The Great River Energy Station in Stanton has been up and running for 50 years, and today, it came down in less than 30 seconds.
Our Malique Rankin was there as the building came tumbling down.
After the economy took it’s toll on the Stanton Station, they were forced to close it’s doors and let the more than 60 employees go. The plant last generated electricity in February of 2017. Former employees, and people still with Great River Energy saw the building standing, for the final time.
Rick Lancaster; Vice President & Chief Generation Officer: “That’s the hardest part of this, saying good bye to good people, skilled people who worked here. Who don’t have a job anymore because of the economics of the business.”
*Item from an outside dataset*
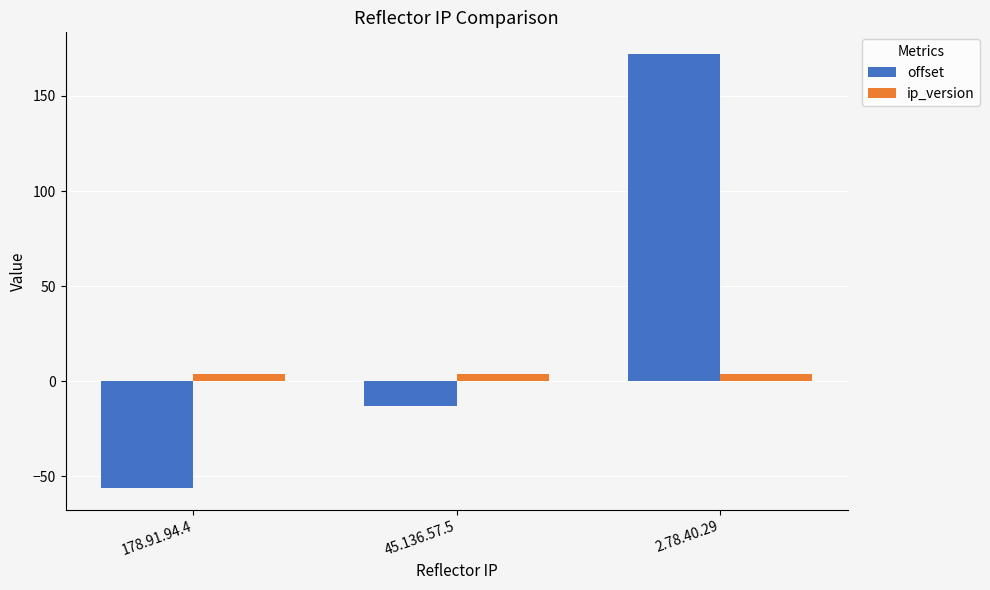

What are all the series names shown in the legend?

offset, ip_version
The reason the energy company took this route for deconstruction? Safety.
Rick Lancaster; Vice President & Chief Generation Officer: “Well imploding is actually the safest way to do it. The charges were set yesterday and all the people were removed from the site.”
The goal is to turn the clock back on the land, restoring the native grasslands.
Rick Lancaster; Vice President & Chief Generation Officer: “The building, what’s primarily left is steel and concrete. The steel will be removed and sent to the scrap market. Concrete will be crushed up and used to fill the basement of the building.”
During the next 3 to 4 months, crews will sort, size, and ship scrap materials off-site.
The plot of land is for sale, Great River Energy says they don’t know what the future holds for the space.